A veces medito en cuál pudo haber sido ese "punto pivotal" de mis años de primaria; en cuál pudo haber sido ese momento crucial, el "turning point" o punto de inflexión. Ago similar a lo que los pilotos llamaban, en mis primeros cruces al Atlántico, como el "punto de no retorno". Cuando lo relaciono con el tiempo, reconozco que sucedió en forma más bien casual, pero sobre todo que me sucedió bastante temprano, mientras apenas cursaba cuarto grado de escuela. A la sazón, todavía no había cumplido mis primeros diez años de edad.

Eran tiempos en que me había dejado influenciar por una extraña fascinación: soñaba en esas horas de clase, que pronto se produjese el intervalo de recreo para salir a jugar al basquetbol con mis compañeros. Súbitamente me había percatado que, aunque no era muy hábil para amagar con la pelota ("driblar" era como lo llamábamos), había desarrollado una cierta habilidad para acertar con los tiros a la canasta. Había descubierto que tenía "buena mano", que la fortuna me había favorecido con aquello de la buena puntería. Esa práctica se me había convertido en mi entretenimiento favorito. En clase solo esperaba a que sonara la campana y que pronto se iniciase el tan anhelado recreo.

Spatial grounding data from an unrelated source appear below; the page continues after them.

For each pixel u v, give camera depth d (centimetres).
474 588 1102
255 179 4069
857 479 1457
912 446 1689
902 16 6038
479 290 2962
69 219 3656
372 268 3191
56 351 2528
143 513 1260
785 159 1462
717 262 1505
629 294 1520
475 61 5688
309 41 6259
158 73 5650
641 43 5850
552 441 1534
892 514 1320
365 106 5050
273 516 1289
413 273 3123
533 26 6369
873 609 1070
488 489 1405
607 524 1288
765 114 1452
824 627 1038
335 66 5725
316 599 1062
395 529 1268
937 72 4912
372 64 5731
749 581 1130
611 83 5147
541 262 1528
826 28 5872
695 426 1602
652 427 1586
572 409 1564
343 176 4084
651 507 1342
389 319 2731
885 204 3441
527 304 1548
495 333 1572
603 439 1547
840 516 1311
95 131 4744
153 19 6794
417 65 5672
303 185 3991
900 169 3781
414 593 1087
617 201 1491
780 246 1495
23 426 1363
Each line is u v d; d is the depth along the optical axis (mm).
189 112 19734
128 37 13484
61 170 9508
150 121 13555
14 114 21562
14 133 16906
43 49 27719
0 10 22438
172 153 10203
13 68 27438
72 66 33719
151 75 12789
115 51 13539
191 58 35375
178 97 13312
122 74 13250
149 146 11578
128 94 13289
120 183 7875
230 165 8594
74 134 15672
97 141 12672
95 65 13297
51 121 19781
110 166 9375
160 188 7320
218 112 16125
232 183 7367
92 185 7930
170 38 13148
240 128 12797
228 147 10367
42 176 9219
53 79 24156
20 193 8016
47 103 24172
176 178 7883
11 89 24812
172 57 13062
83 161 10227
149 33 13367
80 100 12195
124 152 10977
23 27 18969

Pero no fue "en" la hora del recreo, sino algo más tarde, cuando ocurrió lo que me habría de marcar en aquellos años escolares, y todo por culpa de esa intempestiva afición mía a los goces que me producía el deporte más popular que había en el colegio. El básquetbol era un juego que se practicaba en todas las canchas, incluso lo practicaban los maestros y hasta los porteros. Lo malo fue que esos breves intermedios tuvieron una duración muy reducida y, pasados pocos minutos, volvía a sonar la ineluctable campanada, y raudos debíamos dejar esos placeres para cumplir con el obligatorio ritual de "hacer la fila" junto al aula, para cumplir con la recurrente ceremonia de volver a clases.

Sucede que, acicateado por mis fugaces como transitorios éxitos con ese juego, que entonces más nos entretenía y disipaba, no supe dar paso -una inolvidable mañana- a que amainasen mis entusiastas impulsos. Entré dando brincos a clase y mientras iba recorriendo el pasillo lateral del aula, fui saltando y dando pequeños golpecitos a los cuadros didácticos que habían colgado en la pared del costado izquierdo. Mas, hubo un largo cartelón, uno en el que alguien se había dado el trabajo de hacer más entendible el método de conjugación de los verbos, que no resistió al impulso de la presión de mis manos, pues -necio yo- había querido convertirlo en el momentáneo tablero de mis deportivos arrestos.

La cartulina se vino abajo, desprendiéndose de un frágil soporte de madera que le permitía suspenderse del gancho de su sustento. Como era de esperarse, vino enseguida la indagación de quién había sido el culpable; fui sometido al correspondiente juicio sumario y condenado sin apelación a reparar el daño y a restituir el cartelón al lugar donde había estado expuesto. No era, por lástima, una reparación menor; haría falta la ayuda de un profesional de la carpintería para devolver al cartelón a la lustrosa pared donde lo habían puesto.

Había, por lo mismo, un costo de arreglo que estaba incluido en mi involuntaria travesura. No debo haber estado dispuesto a aceptar el potencial castigo que, ya de regreso a casa, mi severa y poco indulgente abuela me hubiera impuesto. Decidí, por tanto, esperar en el oscuro corredor de salida del "refectorio" (así llamaban a su comedor los hermanos legos), para pedir las correspondientes disculpas y explicar a mi enojado juez, el religioso que fungía como mi ocasional docente, la razón para mi penoso predicamento. Pero, para colmo, y en forma lamentable, ahora aquel bendito cartel asomaba manchado por unos acuosos efluvios con los que mi propia naturaleza se había solazado en descomponerlo!

Pero un raro e inesperado milagro ocurrió de pronto... Contrario al reproche que pude haber esperado, sólo encontré un comprensivo gesto de compasión en el otrora hosco y poco amigable maestro...

Fue el día que comprendí en qué consistía la verdadera magnanimidad, y sobre todo que la autoridad no era una condición para mandar, imponer una orden o la capacidad para prescribir; sino la especial oportunidad que tenemos para ayudar a crecer a los demás, para potenciar su desarrollo y favorecer su desempeño. Este filosófico concepto está inscrito en la etimología misma de la palabra en mención; pues autoridad viene del latín "augere" que quiere decir aumentar, promover, hacer progresar. Es curioso que su raíz indoeuropea sea "aug", de la que devienen voces como auge, augusto, augurio. Autoridad significa "ayudar a hacer crecer". Eso y no otra cosa debería entenderse por ese concepto.